Equilibrium constants tell us how reactions proceed and which side of a chemical equation is favored at equilibrium. In the case of the oxidation of glucose to carbon dioxide and water, and the anaerobic decomposition of glucose to ethanol and carbon dioxide, equilibrium constants help us understand which reaction achieves a higher state of completion.

• Definition: The equilibrium constant, $K_{eq}$ is a dimensionless value that quantifies the ratio of the concentrations of products to reactants at equilibrium.
• Formula: It derives from the Gibbs free energy change, $\mathrm{\Delta }{G}_{rxn}^{\circ }$, using the equation: $$K_{eq}=e^{(-\mathrm{\Delta }{G}_{rxn}^{\circ })/(RT)}$$
• Comparison: A higher $K_{eq}$ implies a reaction that favors the formation of products at equilibrium, indicating that the reaction proceeds further to the right.

Understanding how to calculate and compare $K_{eq}$ between reactions is crucial.
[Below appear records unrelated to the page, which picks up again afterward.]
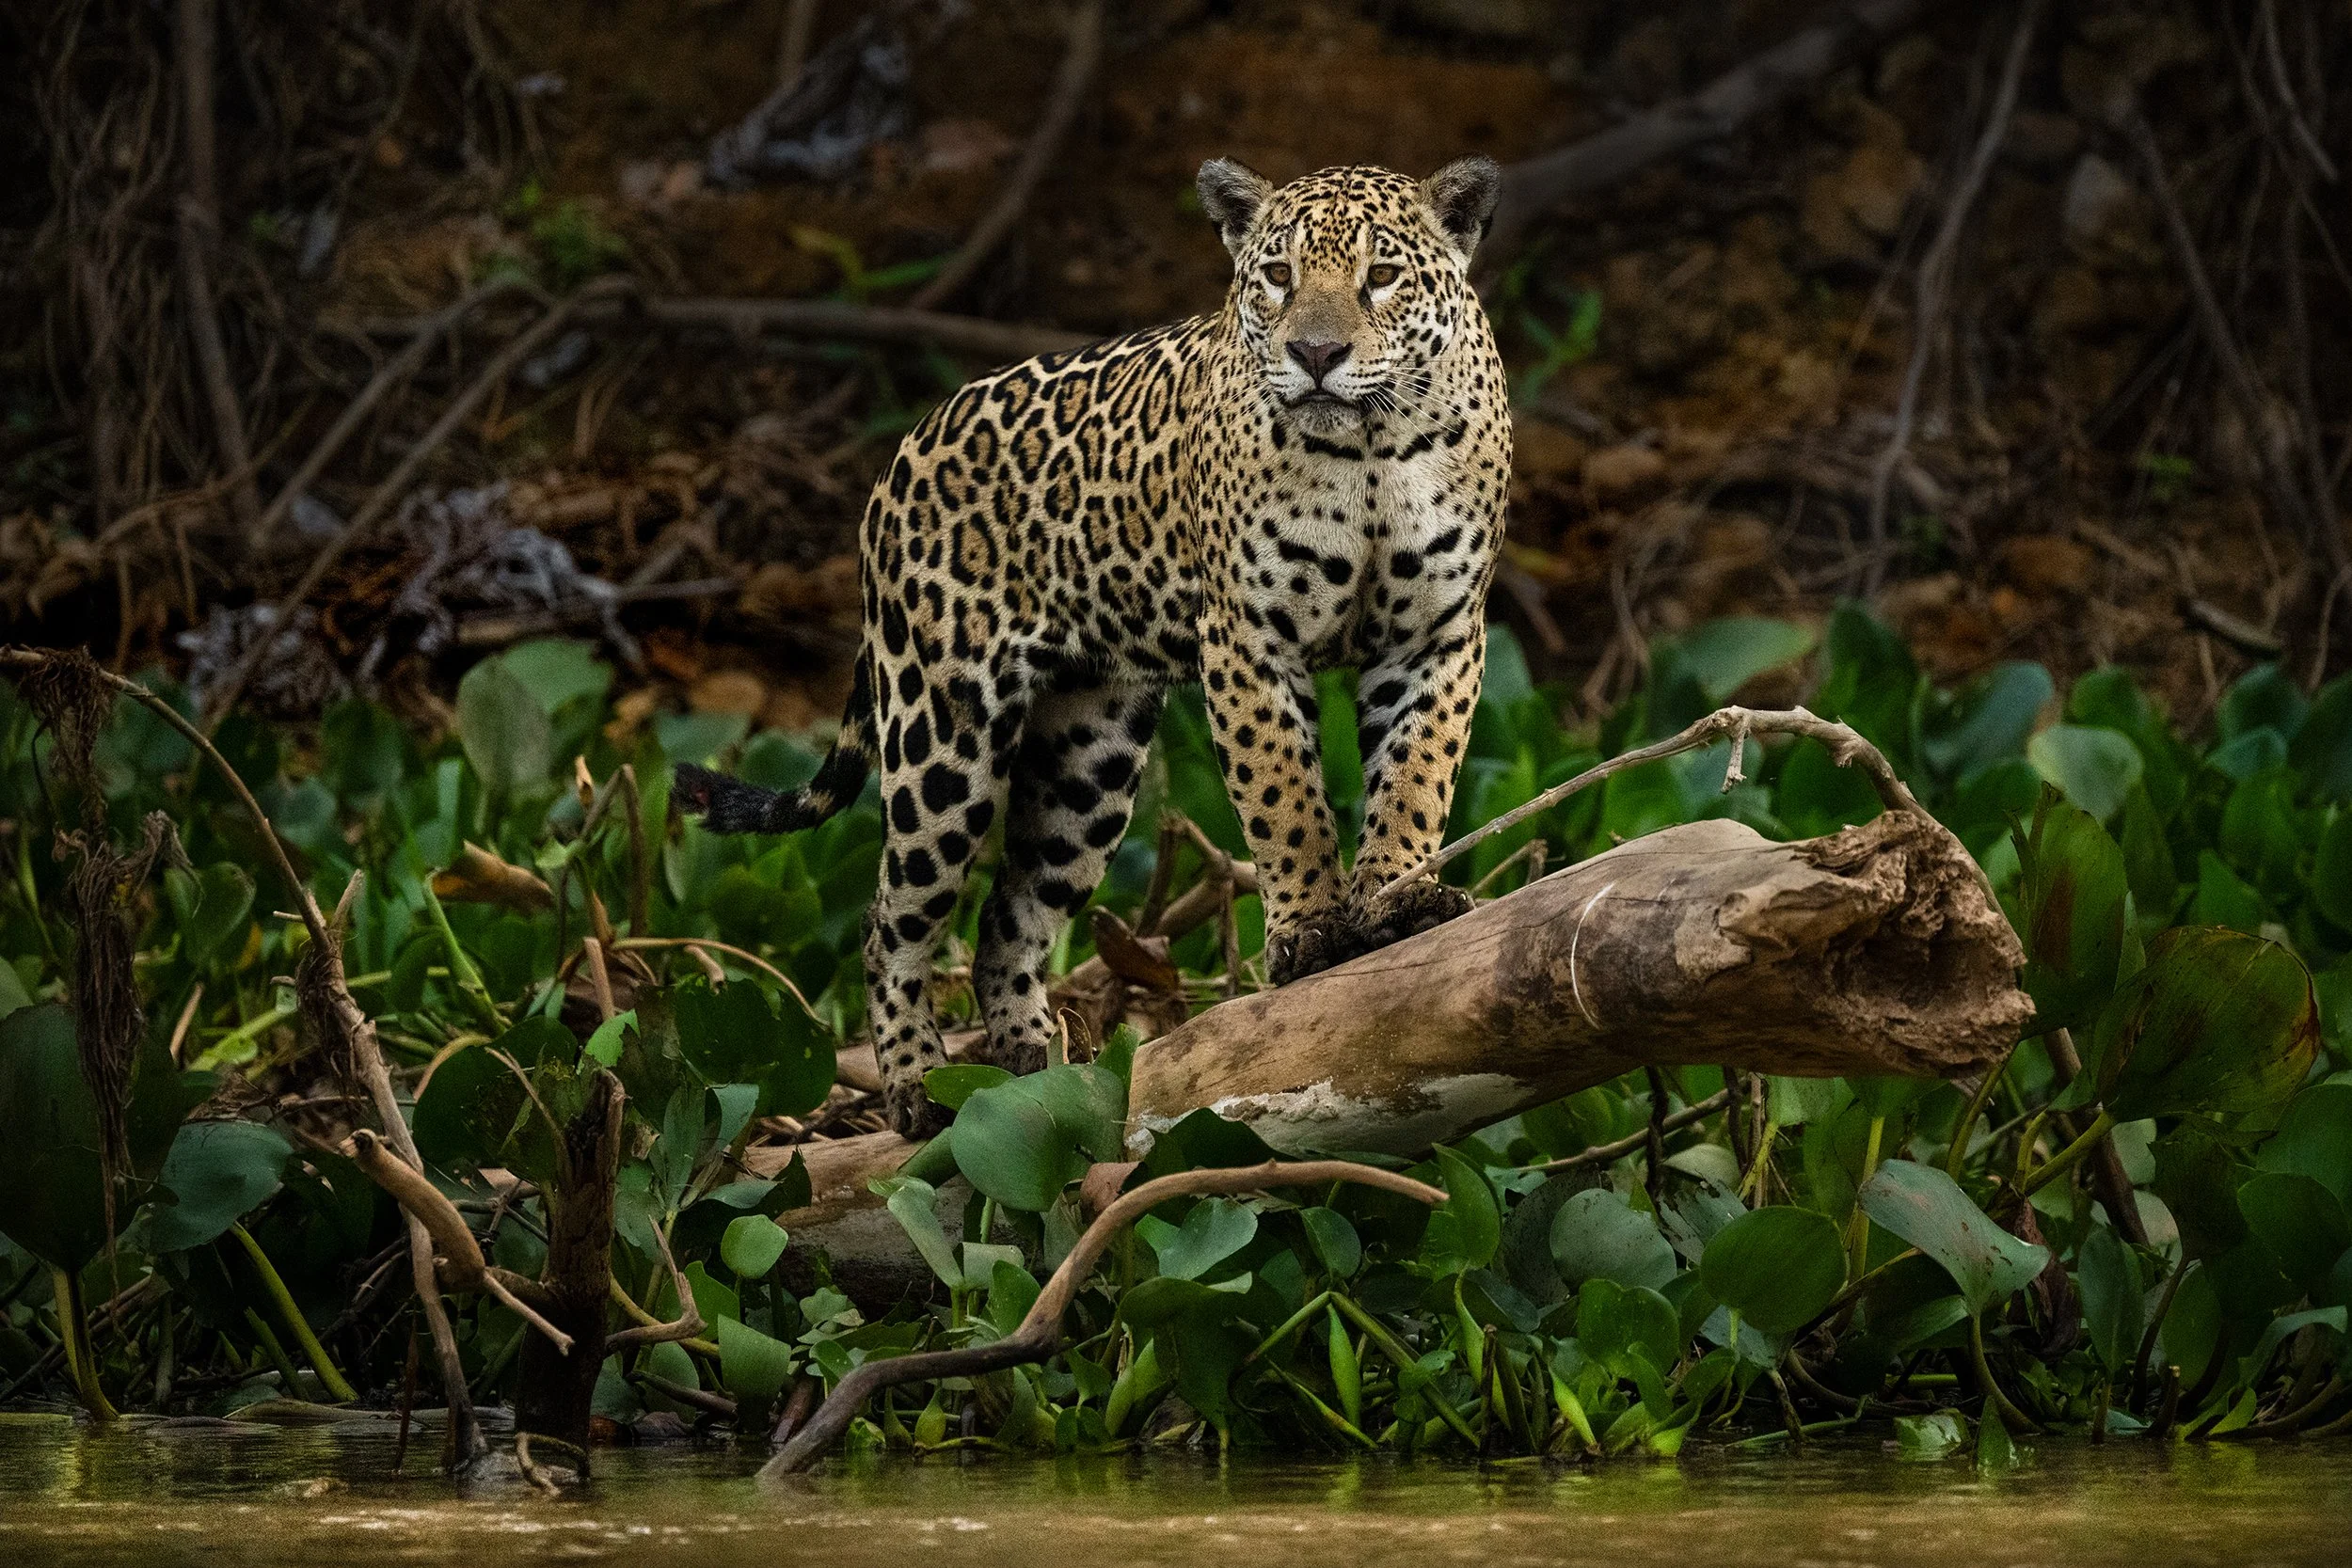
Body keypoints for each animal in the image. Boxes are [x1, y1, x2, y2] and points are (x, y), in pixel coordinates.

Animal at [677, 156, 1513, 1138]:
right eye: (1278, 277)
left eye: (1381, 276)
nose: (1315, 355)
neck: (1373, 451)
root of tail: (897, 459)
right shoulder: (1248, 641)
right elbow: (1287, 799)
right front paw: (1310, 929)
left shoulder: (1439, 636)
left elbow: (1417, 779)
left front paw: (1401, 901)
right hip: (942, 739)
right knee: (891, 918)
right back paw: (920, 1088)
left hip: (1089, 758)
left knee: (1008, 917)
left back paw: (1029, 1072)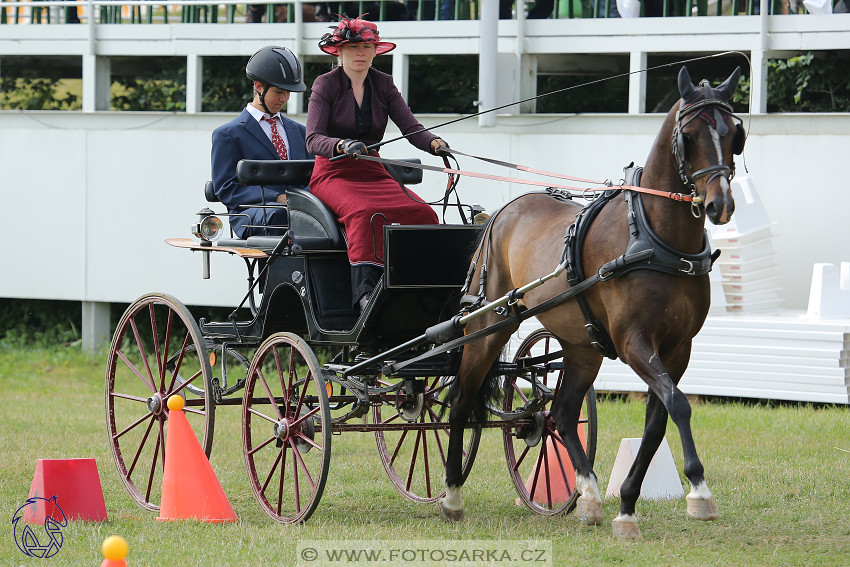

It informs us about the relative favorability and extent of different biochemical processes like the ones occurring in the body during glucose metabolism.

Gibbs Free Energy

Gibbs free energy, symbolized as $\mathrm{\Delta }G$, is a vital concept in thermodynamics and chemistry. It tells us about the feasibility of a chemical reaction and the energy available to do work.

• Basics: $\mathrm{\Delta }{G}^{\circ }$ is the free energy change of a reaction under standard conditions, indicating whether a reaction is spontaneous.
• Equation: The Gibbs free energy change is calculated as the difference between the free energies of the products and reactants: $$\mathrm{\Delta }{G}_{rxn}^{\circ }=\mathrm{\Delta }{G}_{products}^{\circ }-\mathrm{\Delta }{G}_{reactants}^{\circ }$$
• Impact on reactions: A negative $\mathrm{\Delta }{G}^{\circ }$ signifies that a reaction can spontaneously progress, whereas a positive value means it requires external energy.

In the glucose oxidation and fermentation reactions, comparing $\mathrm{\Delta }{G}^{\circ }$ helps us evaluate the energy efficiency of each process. The reaction with the more negative $\mathrm{\Delta }{G}^{\circ }$ is more energetic.

Maximum Work

Maximum work refers to the maximum amount of useful work that can be extracted from a chemical process under ideal conditions. This is especially important in understanding biological energy conversion.

• Definition: The maximum work $W_{max}$ is equal to the negative of the Gibbs free energy change, $-\mathrm{\Delta }{G}_{rxn}^{\circ }$.
• Relation to Gibbs free energy: The concept of maximum work is derived directly from Gibbs free energy, indicating how much of the energy can be harnessed for work.
• Biological significance: In living organisms, this principle explains how energy from glucose oxidation is converted into work, such as muscle contractions or metabolic processes.

When comparing glucose oxidation and fermentation, the process with a larger $W_{max}$ reflects more available energy, making it a more efficient source of biological work.